Word in Alutiiq: Ag’waneq
In a sentence:

Una Ag’wanermiu’aq. - This one is an Afognak person.

MP3 File: Afognak

Afognak Island lies at the northern end of the Kodiak Archipelago, just a few miles from the tip of Kodiak Island. It is the second-largest island in the region, covering more than 780 square miles. Like much of Kodiak, Afognak is mountainous with an intricate coastline. Islets dot a shoreline broken by long narrow fjords. The island is unique, however, in that it is heavily forested. Over the last 900 years, the forest of the Kenai Peninsula spread gradually south, blanketing Afognak Island with a lush cover of spruce trees and sphagnum moss.

One of Afognak’s best-known features is the Afognak River, a productive salmon stream that empties into Afognak Bay on the southern end of the Island. The banks of this river have been occupied for millennia. Archaeological data indicate that Alutiiq people harvested resources here repeatedly over the past seven thousand years. In the historic era, Russian-American Company laborers built a dam in the river, called a zapor, to trap spawning salmon. Alutiiq people harvested and dried these fish, which were used both to feed company workers and the Native community.

By the 1830s, numerous families lived in Afognak village, a community to the west of the river mouth. The village had two distinct parts. Aleut Town, at one end, was home to Alutiiq families. Russian Town, at the other end, housed retired Russian men, their Native wives, and their Creole children. The community had vegetable gardens, a fleet of wooden rowboats, and a Russian Orthodox Church.

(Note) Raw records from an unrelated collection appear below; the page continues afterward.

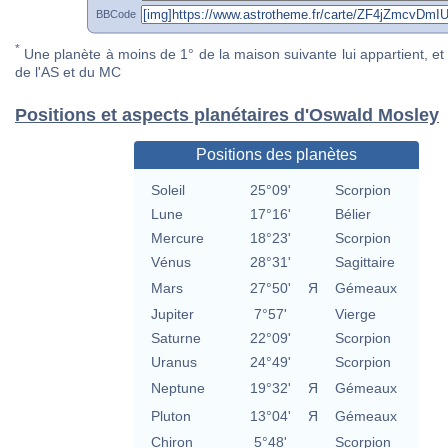
BBCode
*
Une planète à moins de 1° de la maison suivante lui appartient, et 
de l'AS et du MC
Positions et aspects planétaires d'Oswald Mosley
Positions des planètes
Soleil
25°09'
Scorpion
Lune
17°16'
Bélier
Mercure
18°23'
Scorpion
Vénus
28°31'
Sagittaire
Mars
27°50'
Я
Gémeaux
Jupiter
7°57'
Vierge
Saturne
22°09'
Scorpion
Uranus
24°49'
Scorpion
Neptune
19°32'
Я
Gémeaux
Pluton
13°04'
Я
Gémeaux
Chiron
5°48'
Scorpion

Afognak remained a thriving community until 1964, when tsunamis following the Great Alaska Earthquake flooded the village. Seawater washed away many buildings, damaged others, and polluted wells, forcing residents to move. The International Lions club helped to build Port Lions, a new community on the shore of nearby Kizhuyak Bay. Although Afognak village is no longer inhabited, it is not abandoned. Families continue to feel strong ties to the area. They visit the community, share it with friends and family members, and hunt and fish in the surrounding area. Afognak village remains a beloved place to many Alutiiq families.

Photo: Aerial view of the Afognak Village area, 2012.